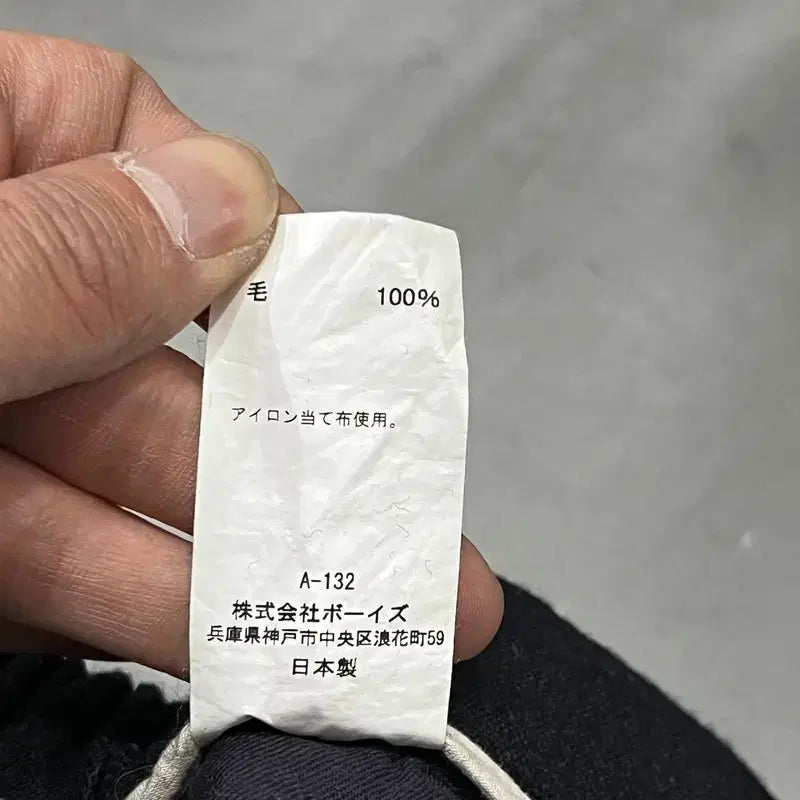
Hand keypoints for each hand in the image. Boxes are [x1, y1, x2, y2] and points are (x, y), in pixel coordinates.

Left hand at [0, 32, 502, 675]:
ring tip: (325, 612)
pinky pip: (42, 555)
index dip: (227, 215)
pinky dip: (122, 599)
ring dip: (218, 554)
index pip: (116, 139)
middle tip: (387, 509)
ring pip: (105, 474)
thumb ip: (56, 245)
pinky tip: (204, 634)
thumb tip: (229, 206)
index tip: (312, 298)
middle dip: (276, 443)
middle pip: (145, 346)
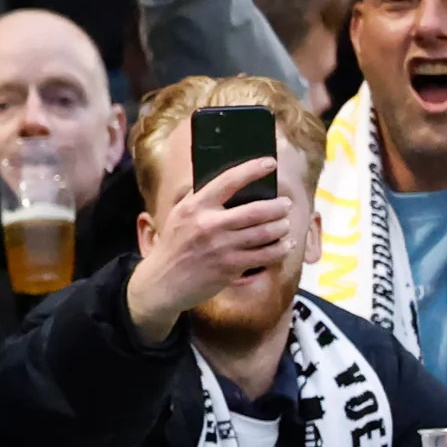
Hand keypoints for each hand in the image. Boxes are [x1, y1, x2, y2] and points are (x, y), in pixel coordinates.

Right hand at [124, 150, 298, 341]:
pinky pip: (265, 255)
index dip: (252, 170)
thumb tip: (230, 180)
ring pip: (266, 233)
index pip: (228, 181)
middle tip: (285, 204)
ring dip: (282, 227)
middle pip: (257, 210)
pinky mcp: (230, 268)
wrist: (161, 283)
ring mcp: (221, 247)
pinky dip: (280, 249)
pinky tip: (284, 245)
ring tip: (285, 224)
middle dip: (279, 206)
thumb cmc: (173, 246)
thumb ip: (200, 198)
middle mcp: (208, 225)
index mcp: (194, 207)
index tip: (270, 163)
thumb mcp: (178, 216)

== == ==

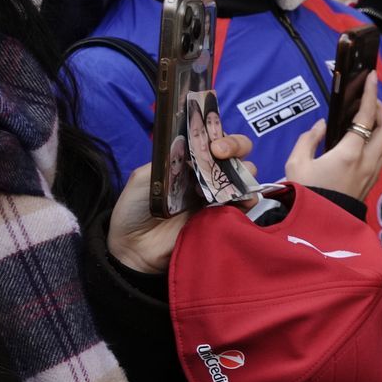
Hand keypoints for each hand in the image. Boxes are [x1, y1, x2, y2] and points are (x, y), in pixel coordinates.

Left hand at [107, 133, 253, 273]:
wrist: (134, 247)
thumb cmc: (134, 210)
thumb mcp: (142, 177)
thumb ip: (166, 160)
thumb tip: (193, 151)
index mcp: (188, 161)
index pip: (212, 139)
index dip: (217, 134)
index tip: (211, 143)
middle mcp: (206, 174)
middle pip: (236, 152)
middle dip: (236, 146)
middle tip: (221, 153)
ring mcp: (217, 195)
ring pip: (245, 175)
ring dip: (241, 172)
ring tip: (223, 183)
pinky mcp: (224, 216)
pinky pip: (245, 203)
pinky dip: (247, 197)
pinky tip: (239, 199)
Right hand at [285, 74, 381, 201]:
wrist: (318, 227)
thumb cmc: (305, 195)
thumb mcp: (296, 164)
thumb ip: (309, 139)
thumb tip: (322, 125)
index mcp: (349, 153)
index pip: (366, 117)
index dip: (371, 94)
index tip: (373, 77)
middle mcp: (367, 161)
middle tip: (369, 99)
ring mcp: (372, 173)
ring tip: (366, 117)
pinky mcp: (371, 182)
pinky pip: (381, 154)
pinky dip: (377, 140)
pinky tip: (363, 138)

== == ==

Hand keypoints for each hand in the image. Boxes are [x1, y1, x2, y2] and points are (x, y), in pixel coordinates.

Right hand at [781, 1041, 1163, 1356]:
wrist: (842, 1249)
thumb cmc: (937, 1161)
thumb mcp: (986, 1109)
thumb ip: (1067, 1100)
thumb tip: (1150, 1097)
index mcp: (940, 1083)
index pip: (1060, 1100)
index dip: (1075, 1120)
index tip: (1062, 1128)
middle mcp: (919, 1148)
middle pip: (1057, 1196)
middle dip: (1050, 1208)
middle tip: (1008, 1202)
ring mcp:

== == ==

Work instructions:
Output should match, line for line, the stretch of the material above from the line holding "index mcp: (349, 153)" through the line holding "pinky tip: (363, 138)".

Response area:
index mcp: (349, 153)
index pip: (366, 117)
index dip: (371, 94)
index tip: (373, 77)
middle mcp: (367, 161)
middle tip: (369, 99)
ring mcp: (372, 173)
ring tip: (366, 117)
pinky mcp: (371, 182)
pinky pip: (381, 154)
pinky dip: (377, 140)
pinky tip: (363, 138)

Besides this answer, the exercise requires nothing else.